New Is Just Different

Whenever Barney Stinson says, “I only have one rule,” you know what’s about to follow is most likely crap, not least because he has a million of such “only one” rules. Case in point: “New is always better.”

When his best friend Ted struggles with the decision to tear down a beautiful but run-down hotel in order to erect his first-ever skyscraper, Barney offers this “one rule” as advice. “New is always better, Ted! That’s a rule. Just like bigger is always better!”

Barney being Barney, he of course uses girls as an example. Who’s more attractive than the hottest girl he’s ever slept with? “Her okay-looking friend I haven’t seen naked.” When it comes to sex, the mysterious attraction of novelty can be especially dangerous, and as many a post-cheating divorcee will tell you: New is not always better.

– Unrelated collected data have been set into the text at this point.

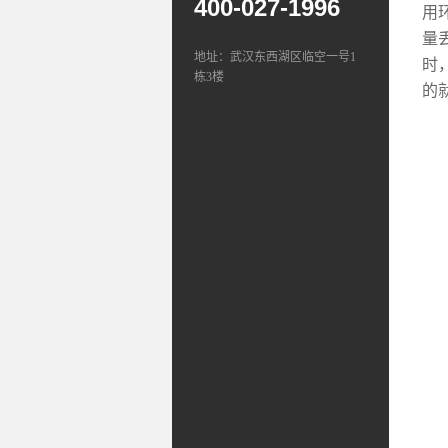
400-027-1996
用
量
地址：武汉东西湖区临空一号1
时
栋3楼
的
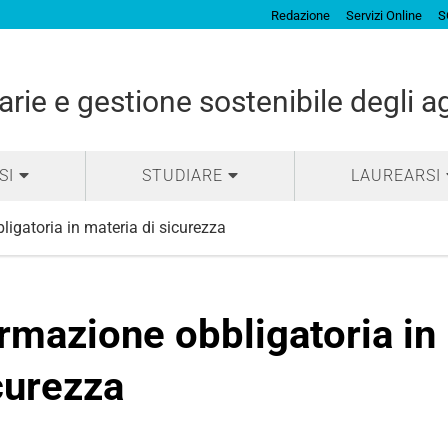
Redazione
Servizi Online
S
arie e gestione sostenibile degli 
SI
STUDIARE
LAUREARSI
igatoria in materia di sicurezza
rmazione obbligatoria in 
curezza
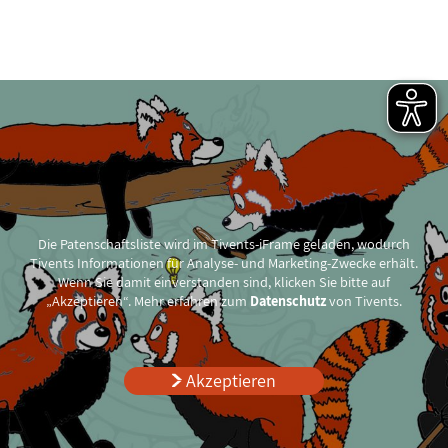
Patenschaften
Die Patenschaftsliste wird im Tivents-iFrame geladen, wodurch
Tivents Informationen für Analyse- und Marketing-Zwecke erhält.
Wenn Sie damit einverstanden sind, klicken Sie bitte auf
„Akzeptieren“. Mehr erfahren zum
Datenschutz
von Tivents.
Akzeptieren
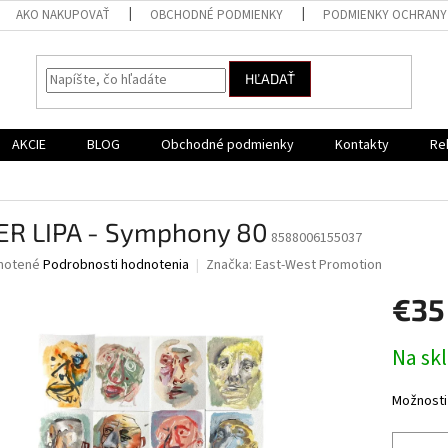
AKO NAKUPOVAŤ
OBCHODNÉ PODMIENKY
PODMIENKY OCHRANY
HĽADAŤ
AKCIE
BLOG
Obchodné podmienky
Kontakty
Re
ER LIPA - Symphony 80
8588006155037
né
notené
Podrobnosti hodnotenia
Značka:
East-West Promotion
nie
€35
u
Jednotk
Na sk
cena:
iek.
Možnosti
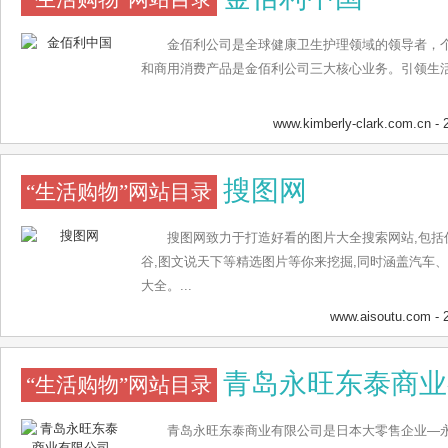
金佰利公司是全球健康卫生护理领域的领导者，
和商用消费产品是金佰利公司三大核心业务。引领生活
www.kimberly-clark.com.cn
- 
搜图网
“生活购物”网站目录
搜图网致力于打造好看的图片大全搜索网站,包括
谷,图文说天下等精选图片等你来挖掘,同时涵盖汽车
大全。...
www.aisoutu.com
- 
青岛永旺东泰商业
“生活购物”网站目录
青岛永旺东泰商业有限公司是日本大零售企业—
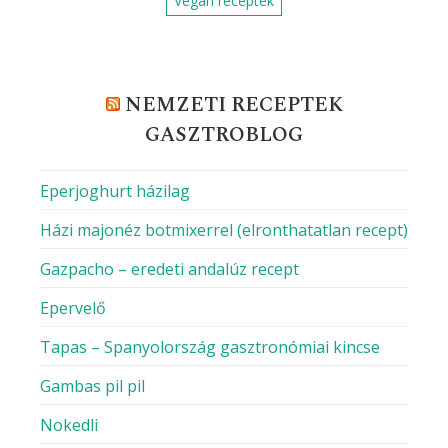
Hogyan készítsünk fagyit házilag?
VIBE Budapest, a szórakozás új receptje
Többre vagy képes, mint a rántotta?
Diétás és finom
MILYEN KONYHÁBÓL FŐZNÉL MA?
Amerikai receptek
Fagyasztott ételek
Franciás ételek
Görögös ételek
Hagyományos ételek
Indiai ételek
Ketogén receptek
Kísérletező ételek
Magyar receptek
Mexikói ételek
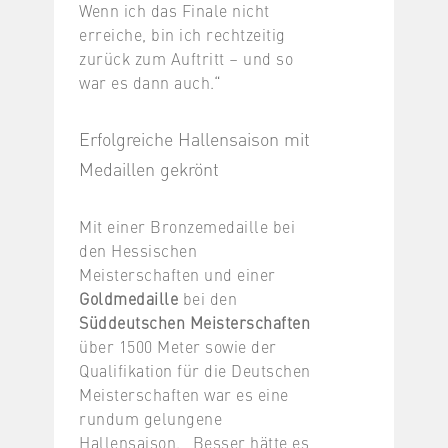
Wenn ich das Finale nicht
erreiche, bin ich rechtzeitig
zurück zum Auftritt – und so
war es dann auch.“
Erfolgreiche Hallensaison mit
Medaillen gekrönt
Mit einer Bronzemedaille bei
den Hessischen
Meisterschaften und einer
Goldmedaille
bei den
Süddeutschen Meisterschaften
über 1500 Meter sowie der
Qualifikation für die Deutschen
Meisterschaften war es eine
rundum gelungene
Hallensaison. „Besser hätte es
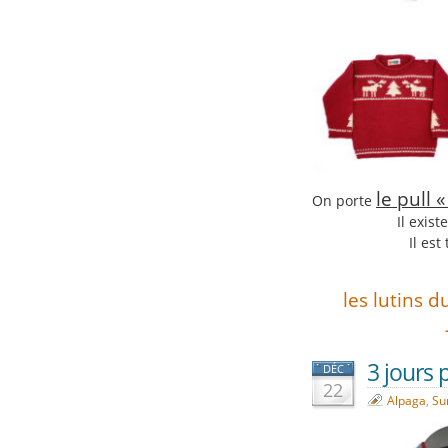
le pull 
On porte
Il exist
Il es
les lutins 
3 jours 
DÉC
22
Alpaga
,
Su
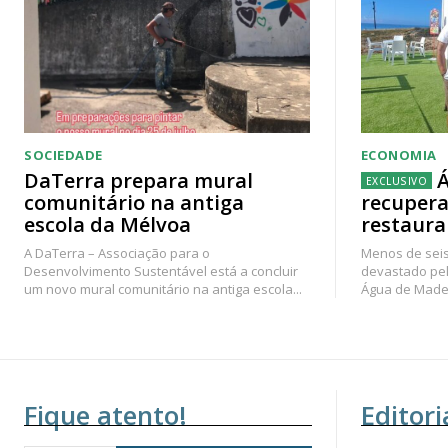
SOCIEDADE
ECONOMIA
DaTerra prepara mural
Á
comunitário na antiga
recupera
escola da Mélvoa
restaura
A DaTerra – Associação para o
Menos de seis
Desenvolvimento Sustentável está a concluir
devastado pel
um novo mural comunitário na antiga escola...
Água de Madei
Fique atento!
Editori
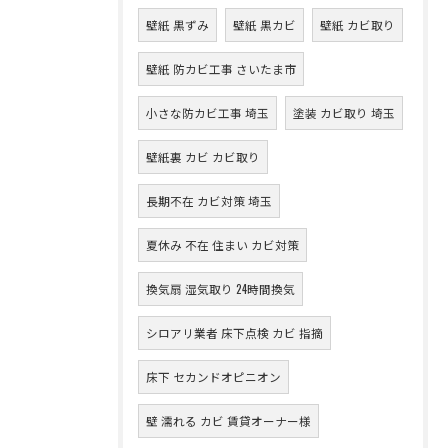
壁紙 黒ずみ
壁紙 黒カビ
壁紙 カビ取り
壁紙 防カビ工事 さいたま市
小さな防カビ工事 埼玉
塗装 カビ取り 埼玉
壁紙裏 カビ カビ取り
長期不在 カビ対策 埼玉
夏休み 不在 住まい カビ対策
換気扇 湿気取り 24時間換気
シロアリ業者 床下点検 カビ 指摘
床下 セカンドオピニオン
壁 濡れる カビ 賃貸オーナー様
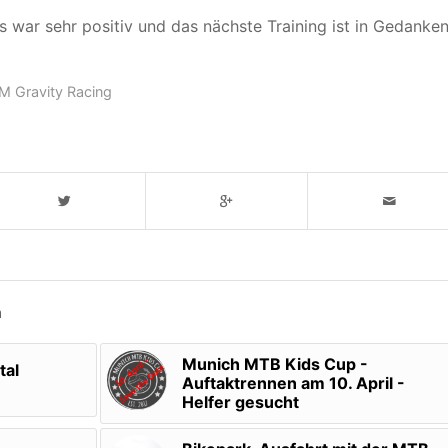
 war sehr positiv und das nächste Training ist in Gedanke
 Gravity Racing
n
Munich MTB Kids Cup -
tal
Auftaktrennen am 10. April -
Helfer gesucht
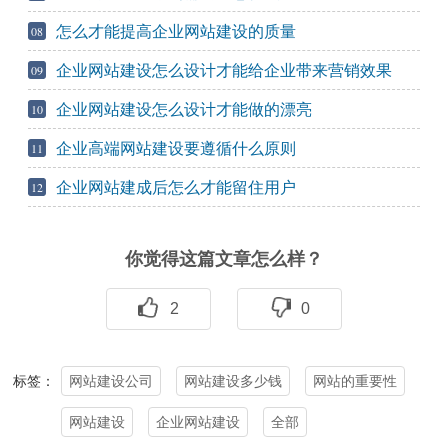
怎么才能提高企业网站建设的质量
08
企业网站建设怎么设计才能给企业带来营销效果
09
企业网站建设怎么设计才能做的漂亮
10
企业高端网站建设要遵循什么原则
11
企业网站建成后怎么才能留住用户
12
你觉得这篇文章怎么样？
2
0
网站建设公司
网站建设多少钱
网站的重要性
标签：
网站建设
企业网站建设
全部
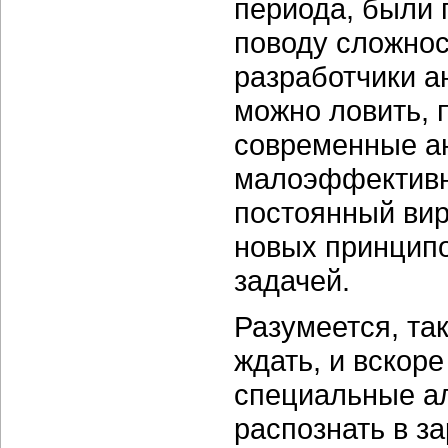
периода, были 
поводу сложнос
разработчики а
можно ловить, 
современные а
малоэффективн
постоянный вир
новых принципо
задачей.
Разумеется, та
ждать, и вскор
специальные ал
распознать в 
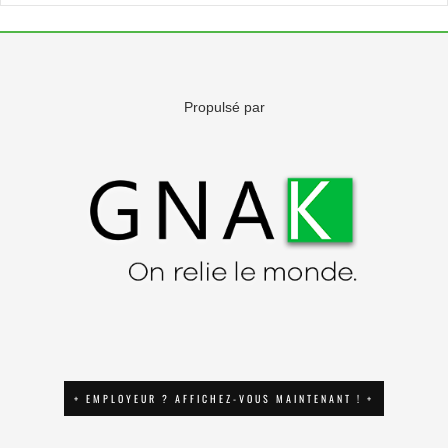
Propulsé par
+ EMPLOYEUR ? AFFICHEZ-VOUS MAINTENANT ! +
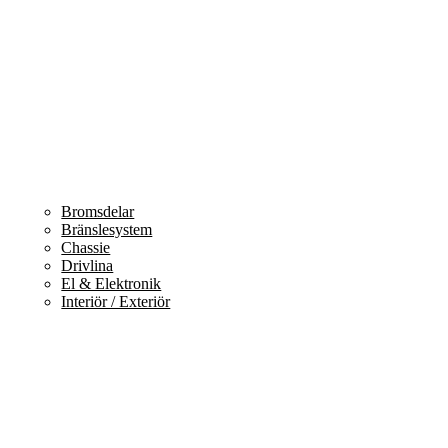
Bromsdelar
Bränslesystem
Chassie
Drivlina
El & Elektronik
Interiör / Exteriör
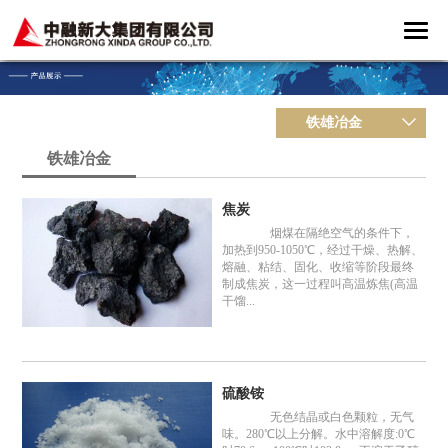
铁雄冶金
铁雄冶金
焦炭
烟煤在隔绝空气的条件下，
加热到950-1050℃，经过干燥、热解、
熔融、粘结、固化、收缩等阶段最终
制成焦炭，这一过程叫高温炼焦(高温
干馏...
硫酸铵
无色结晶或白色颗粒，无气
味。280℃以上分解。水中溶解度:0℃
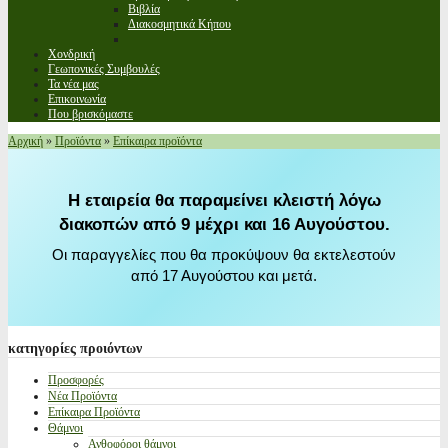
Βιβλία
Διακοσμητικά Κήπου
Χονδρική
Γεωπονικές Συμβουλές
Τα νέα μας
Επικοινωνία
Που βρισκόμαστε
Αρχική
»
Προϊόντα
»
Επίκαιρα προϊόντα
Η εταιρεία θα παραμείνει κλειστή λόγω
διακοπών από 9 μέχρι και 16 Αυγούστου.
Οι παραγγελίες που θα προκύψουν θα εκτελεστούν
από 17 Αυγούστου και μετά.
κατηγορίες
προιόντων
Προσφορές
Νέα Προϊόντα
Επίκαιρα Προϊόντα
Θάμνοι
Ανθοφόροι θάμνοι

The more Barney claims his ridiculous rule applies to everything, the easier it becomes for Ted to dispel it: What about the new Star Wars movies? What about the new Guns N’ Roses? Would Barney rather have a glass of 30-year-old Glen McKenna or of Jumbo Jim’s Grape Scotch? Regardless of how much he suffers under its law, however, Barney sticks to his rule.

The closer they get to the scheduled demolition of the old building, the more Ted freaks out, and Barney keeps trying to console him with his rule. What if Ted makes all the wrong decisions, and his building will suck as a result? “Not possible,” Barney says. “Your building is new, and I have one rule: New is always better.”

When Ted finally confronts him about his lack of consistency in his “one rules,” Barney seemingly slips up: “Ah, but ‘new is always better’ is my oldest rule, which makes it the best.” Instead of contradicting himself, however, Barney is merely letting on what was his plan all along: To help Ted make a change in his career.

For as much as he is indeed addicted to novelty, particularly in the bedroom, the point of Barney constantly touting this rule was never to imbue his friend with a new life philosophy; it was to get him over the scary threshold of “different.” Most of the time, that’s all “new” is. Different. Not better, not worse, just different. And yet, despite knowing this, we often poop our pants over how exactly things will change. Realizing his friend is paralyzed by fear, Barney wants to make the future look exciting to him. Hence, “new is always better.”

Before he finally presses the button to blow up the old and usher in the new, Ted double-checks one final time: “New is always better, right Barney?” “Always,” Barney confirms, and the bricks fly through the air.

Change is only scary when we desperately wish for the chips to fall in a certain way. You’ll never know exactly where the rubble lands, but if you don’t tear down the old, there won’t be any space for something new, let alone something different or even, dare I say it, better.

Don’t worry so much about how exactly “different” will look. Trust in the potential of new, even if you can’t see it. And if it actually ends up sucking, most of the time, you can go right back to how things were. That’s the other thing about change: It is seldom irreversible — and as long as we have good friends to cheer us on and share it with, it won’t matter if we land right back where we began.